Early in a pregnancy, before there’s anything you can see with the naked eye, there’s a tiny group of cells -- an embryo -- in the uterus. Normally, cells on the inside of this group grow into a fetus. Cells on the outside turn into the placenta, which passes nutrients from mother to baby. Those outside cells are called trophoblast cells.
Gestational trophoblastic disease (GTD) is the name for a rare group of tumors made up of trophoblast cells. They form in the uterus and almost always are related to pregnancy. They can be cancer, but most of the time they’re not.
The most common kind of GTD occurs early in pregnancy, but some happen months or even years after you have a full-term baby. GTD can be treated, and most types -- even if they’re cancerous -- can be cured.
Hydatidiform moles (HMs), are the most common GTD. At first, they can seem like a normal pregnancy. A basic test will show that you’re pregnant and you may even feel that way, but there’s no baby growing. There’s only a group of cysts (fluid-filled sacs). At around 6 to 10 weeks, your symptoms and routine tests will show that something’s not right.
HMs aren’t cancer, but they can sometimes lead to it. There are two types:
- Complete hydatidiform moles (CHMs) have no embryo or normal placental tissue.
- Partial hydatidiform moles (PHMs) may have some normal placental tissue, but the embryo rarely survives to term.
Invasive moles usually start as CHMs, but develop into cancer and grow into the muscle of the uterus. Very rarely, they start as PHMs instead. They may go away without treatment, but that’s not typical.
Choriocarcinoma is a rare cancer that often starts as an HM. It can also form from tissue that’s left in the uterus after an abortion, miscarriage, or delivery of a full-term baby. It’s an aggressive cancer that can spread throughout the body, including the uterus, lungs, and brain. It can also spread to a baby.
Placental-site trophoblastic tumors (PSTTs) and epithelioid trophoblastic tumors (ETTs) are both very rare. They can spread to the uterus and other parts of the body, but they might not be found for months or even years after a pregnancy.
Normally, when a sperm and egg join together, each one gives a set chromosomes to a new cell that starts to grow and divide. Chromosomes are bundles of genes that hold your DNA. For some reason, this process doesn’t go right with most types of GTD, but doctors aren’t sure why. The cause for GTD even when a full-term baby is delivered also isn’t clear.

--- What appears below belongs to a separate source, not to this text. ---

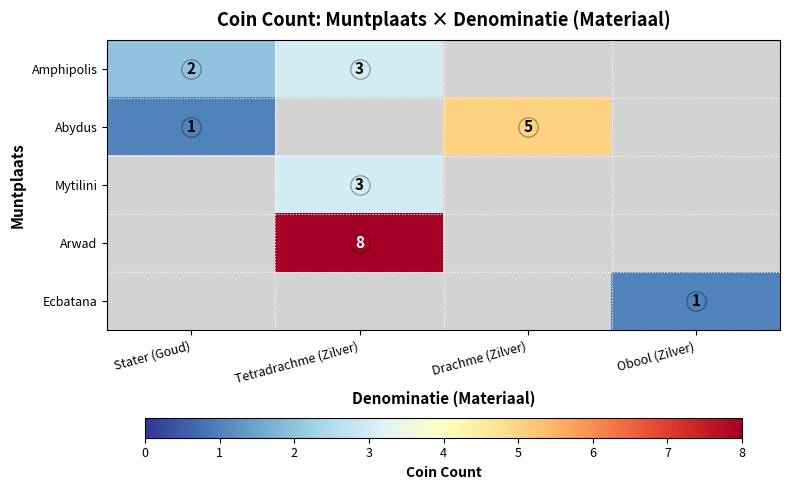

Is it true that Arwad equals 11 at Tetradrachme (Zilver)?

False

You may be more likely to get a GTD if you:
- Get pregnant when you’re younger than 20 or older than 35
- Had a molar pregnancy in the past
Common signs and symptoms include:
- High blood pressure along with headaches and swelling in your hands and feet -- a condition known as preeclampsia
- Pain, pressure, or discomfort in your pelvis
- Shortness of breath, feeling very tired, and dizziness due to vaginal bleeding
- Showing sooner than expected because of a larger-than-normal uterus
- Throwing up and upset stomach that are much more intense than a normal pregnancy
- Vaginal bleeding not related to your menstrual cycle
GTD may also lead to an overactive thyroid, causing symptoms such as:
- Heartbeat that’s fast or not regular
- Weight loss
You find out you have GTD from the routine tests you get when you’re pregnant. Your doctor will ask about your symptoms and do a physical exam.
You may then get:
- Urine and blood tests to look for signs of tumors or other problems and to check your level of human chorionic gonadotropin (HCG) hormone (You normally have HCG when you’re pregnant, but it’s often higher when you have GTD.)

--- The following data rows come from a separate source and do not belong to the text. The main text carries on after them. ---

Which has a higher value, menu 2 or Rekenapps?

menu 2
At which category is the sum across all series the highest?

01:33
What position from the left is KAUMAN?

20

- Pelvic ultrasound , which can show if there’s a normal fetus or not
- Imaging, such as X-ray, CT scan, MRI, or PET scan to check if GTD has spread
How your GTD is treated depends on what type it is, whether it has spread, and whether you may want to have children in the future. Most women are able to have a normal pregnancy after they’re treated for GTD.
Surgery is often the first step for tumors that haven’t spread. Dilation and curettage (D&C) is a common treatment where your doctor widens the cervix and scrapes the uterus with a tool called a curette. You can usually go home the same day.
If you don’t wish to have any more children, a hysterectomy -- surgery to remove your uterus -- is another option. This isn’t common with HMs, but it’s standard for PSTTs and ETTs to make sure all the cancer cells get removed.
Chemotherapy may be used if GTD spreads into the uterus or other parts of the body. It’s often done after surgery to help prevent cancer from coming back.